Before the final game of the regular season, against Wake Forest on March 5 in Winston-Salem, N.C., Pastner went ahead with a plan not to return to Atlanta until the postseason was complete. The idea was to keep a tight circle around the travel party that would be going to the NCAA Tournament to limit exposure and hopefully avoid a positive test. After beating the Demon Deacons, the team bused to Greensboro, the site of the ACC Tournament.

The Jackets bunkered at the Grandover Resort hotel for a week, until Sunday, when they flew to Indianapolis for the NCAA Tournament. At the hotel, Pastner could monitor the team and staff’s adherence to protocol.

He said he chastised a staff member for picking up a shrimp cocktail while not wearing gloves. Similarly, when an ice-cream bar was set up for the team, Pastner said, no one could touch it without first putting on gloves.

“You can do everything you can the best that you can, and there’s no guarantee,” he said.

On March 8, the day that Wright was named ACC player of the year, Pastner said that the team had done stretching exercises the day before and then ate, but he made sure that everyone first washed his hands.

“You’ve got to sing ‘Happy birthday’ to yourself,” Pastner said, referring to the guidance to scrub for the duration of the song. “That’s how I’ve been all year with this, and we’ll continue to do that.”

Pastner initially granted a request from players to have a hair stylist or barber made available to them while in Greensboro, pending negative tests.
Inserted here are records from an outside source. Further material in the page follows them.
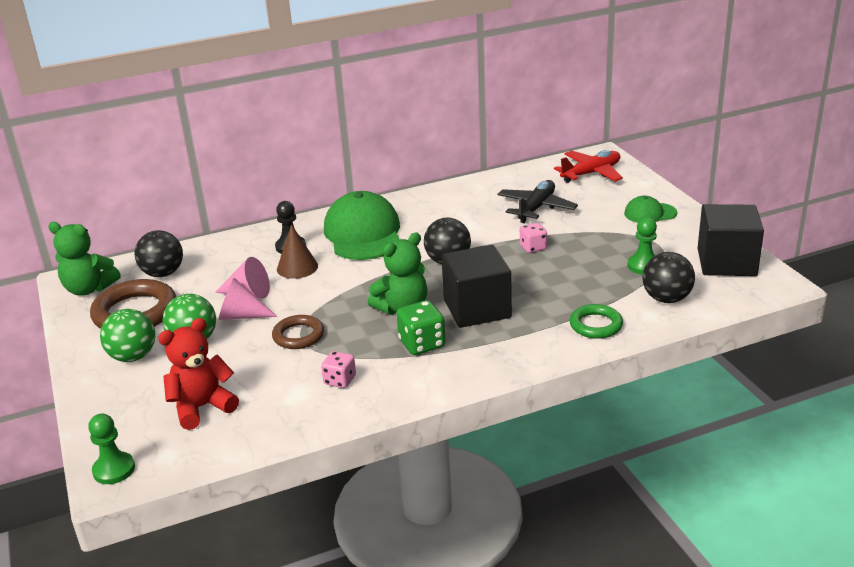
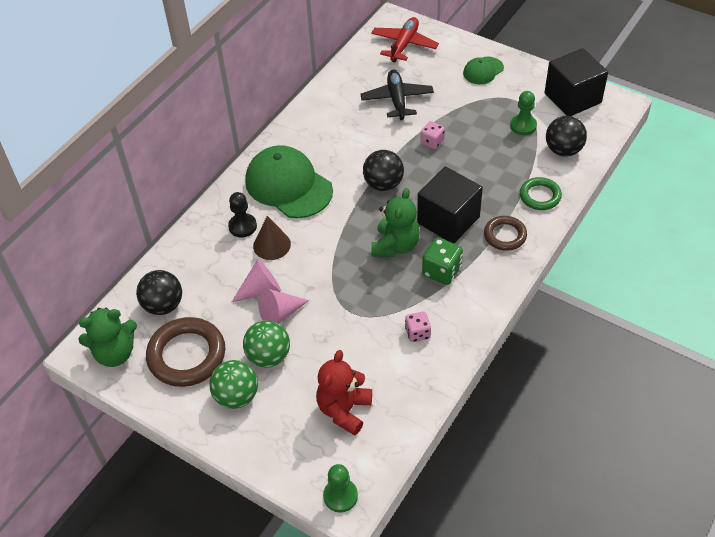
camera: 35 degrees left, 20 degrees up
brown ring [272,315,324,349] -> brown ring moved to [484,216,527,251]

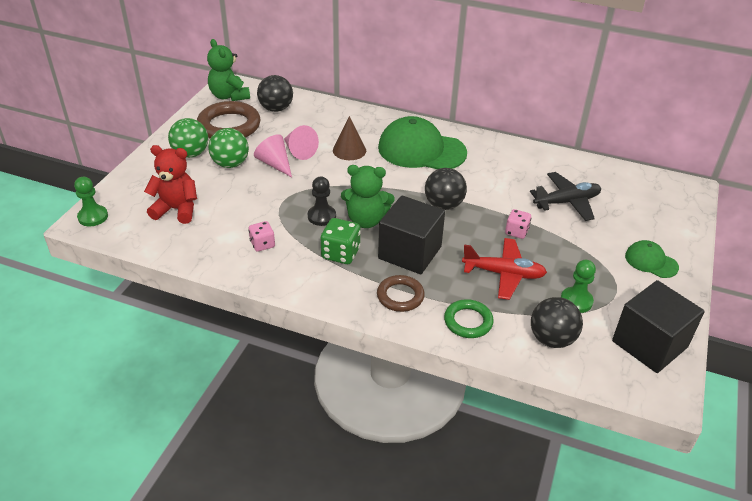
camera: 75 degrees right, 10 degrees down
black pawn [228,192,257,237] -> black pawn moved to [308,177,336,226]
green cap [245,145,333,218] -> green cap turned 105 degrees counterclockwise [378,116,467,169]
red plane [371,17,439,62] -> red plane moved to [462,238,547,300]

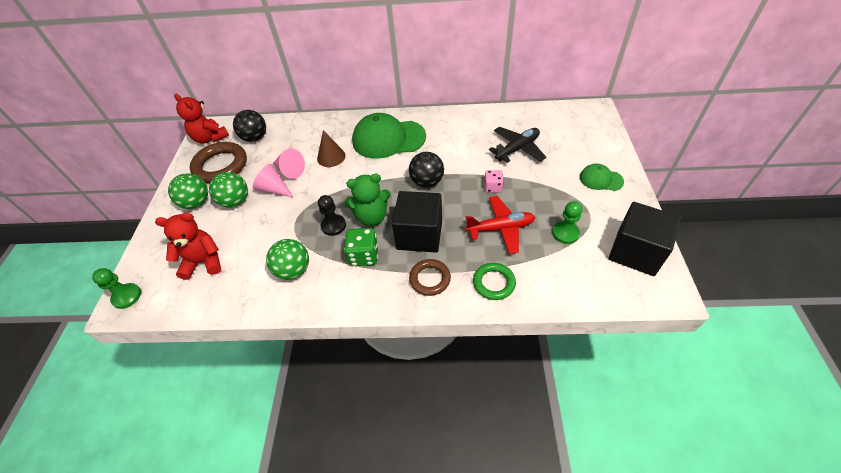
camera: 15 degrees left, 10 degrees up
green teddy bear [207,39,250,101] -> red teddy bear [174,94,229,144]
pink dice [249,221,275,252] -> green ball [266,239,309,280]
black ball [531,297,583,348] -> none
He later turned it down, reminded of situations with two Kansas City Chiefs players and two NBA players ahead of the Super Bowl and NBA All-Star game, respectively, who were all quarantined when their barbers tested positive.

Players who had family members at the tournament could only see them from an appropriate distance. Tech was sharing the hotel with three other ACC teams. Pastner warned travel-party members about interacting closely with anyone else. If they were taking the elevator and someone else was already on it, he said, wait for the next elevator.

“You don’t want to be rude, you’re trying to get to Indianapolis,” he said Friday, the day that Tech’s ACC Tournament semifinal game was canceled after Virginia withdrew because of a positive test within the team.

When Tech won the championship Saturday over Florida State, it appeared the Jackets had made it through and could now advance safely to Indianapolis. But what Pastner on Tuesday called “abnormalities” surfaced in postgame testing. Only after health officials investigated the issues “as thoroughly as you can investigate something,” Pastner said, was the team cleared to travel, although he had two travel-party members make the trip separately out of what he called an abundance of caution.

After arriving Sunday night, the team submitted to intake testing Monday, which is when the positive test surfaced. For Tech, it was the wrong player and the wrong time, a dream denied for a hardworking player and exemplary teammate and another infection for the invisible enemy, one of more than 29 million in the U.S. according to the CDC. On Tuesday, Pastner could report that the person (Wright) was asymptomatic, for which the coach was thankful.

“But it’s a gut punch,” Pastner said. “It stinks.”